>> Begin EXTRACTED MATERIAL
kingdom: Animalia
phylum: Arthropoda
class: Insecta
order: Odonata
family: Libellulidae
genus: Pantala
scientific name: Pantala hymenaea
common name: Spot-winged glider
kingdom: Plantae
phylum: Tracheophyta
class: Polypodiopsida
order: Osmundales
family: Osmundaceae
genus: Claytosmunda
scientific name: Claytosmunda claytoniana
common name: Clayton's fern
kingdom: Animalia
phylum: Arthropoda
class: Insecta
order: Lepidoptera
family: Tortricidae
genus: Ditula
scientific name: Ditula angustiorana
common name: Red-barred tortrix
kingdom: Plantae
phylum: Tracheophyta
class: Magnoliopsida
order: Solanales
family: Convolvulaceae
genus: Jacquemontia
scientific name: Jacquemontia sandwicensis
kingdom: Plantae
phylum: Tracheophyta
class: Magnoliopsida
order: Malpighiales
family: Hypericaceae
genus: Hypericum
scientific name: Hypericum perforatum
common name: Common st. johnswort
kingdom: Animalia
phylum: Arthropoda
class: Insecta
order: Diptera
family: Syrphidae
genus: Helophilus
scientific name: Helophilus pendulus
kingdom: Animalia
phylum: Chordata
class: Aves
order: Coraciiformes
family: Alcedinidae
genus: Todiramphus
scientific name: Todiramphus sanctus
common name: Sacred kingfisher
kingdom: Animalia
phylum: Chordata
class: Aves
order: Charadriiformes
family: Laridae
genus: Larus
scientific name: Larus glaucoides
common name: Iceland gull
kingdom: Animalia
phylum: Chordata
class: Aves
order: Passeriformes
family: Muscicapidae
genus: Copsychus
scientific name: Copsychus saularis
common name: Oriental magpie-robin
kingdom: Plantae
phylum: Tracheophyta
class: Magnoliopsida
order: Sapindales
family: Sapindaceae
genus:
>> End EXTRACTED MATERIAL
EXERCISE TASK: Rewrite the lines of the listing between the line holding "family: Libellulidae" and the line holding "family: Laridae", inclusive, replacing "common name" with "vernacular name" and leaving everything else unchanged. Give only those lines.

RESPONSE BELOW:
family: Libellulidae
genus: Pantala
scientific name: Pantala hymenaea
vernacular name: Spot-winged glider
kingdom: Plantae
phylum: Tracheophyta
class: Polypodiopsida
order: Osmundales
family: Osmundaceae
genus: Claytosmunda
scientific name: Claytosmunda claytoniana
vernacular name: Clayton's fern
kingdom: Animalia
phylum: Arthropoda
class: Insecta
order: Lepidoptera
family: Tortricidae
genus: Ditula
scientific name: Ditula angustiorana
vernacular name: Red-barred tortrix
kingdom: Plantae
phylum: Tracheophyta
class: Magnoliopsida
order: Solanales
family: Convolvulaceae
genus: Jacquemontia
scientific name: Jacquemontia sandwicensis
kingdom: Plantae
phylum: Tracheophyta
class: Magnoliopsida
order: Malpighiales
family: Hypericaceae
genus: Hypericum
scientific name: Hypericum perforatum
vernacular name: Common st. johnswort
kingdom: Animalia
phylum: Arthropoda
class: Insecta
order: Diptera
family: Syrphidae
genus: Helophilus
scientific name: Helophilus pendulus
kingdom: Animalia
phylum: Chordata
class: Aves
order: Coraciiformes
family: Alcedinidae
genus: Todiramphus
scientific name: Todiramphus sanctus
vernacular name: Sacred kingfisher
kingdom: Animalia
phylum: Chordata
class: Aves
order: Charadriiformes
family: Laridae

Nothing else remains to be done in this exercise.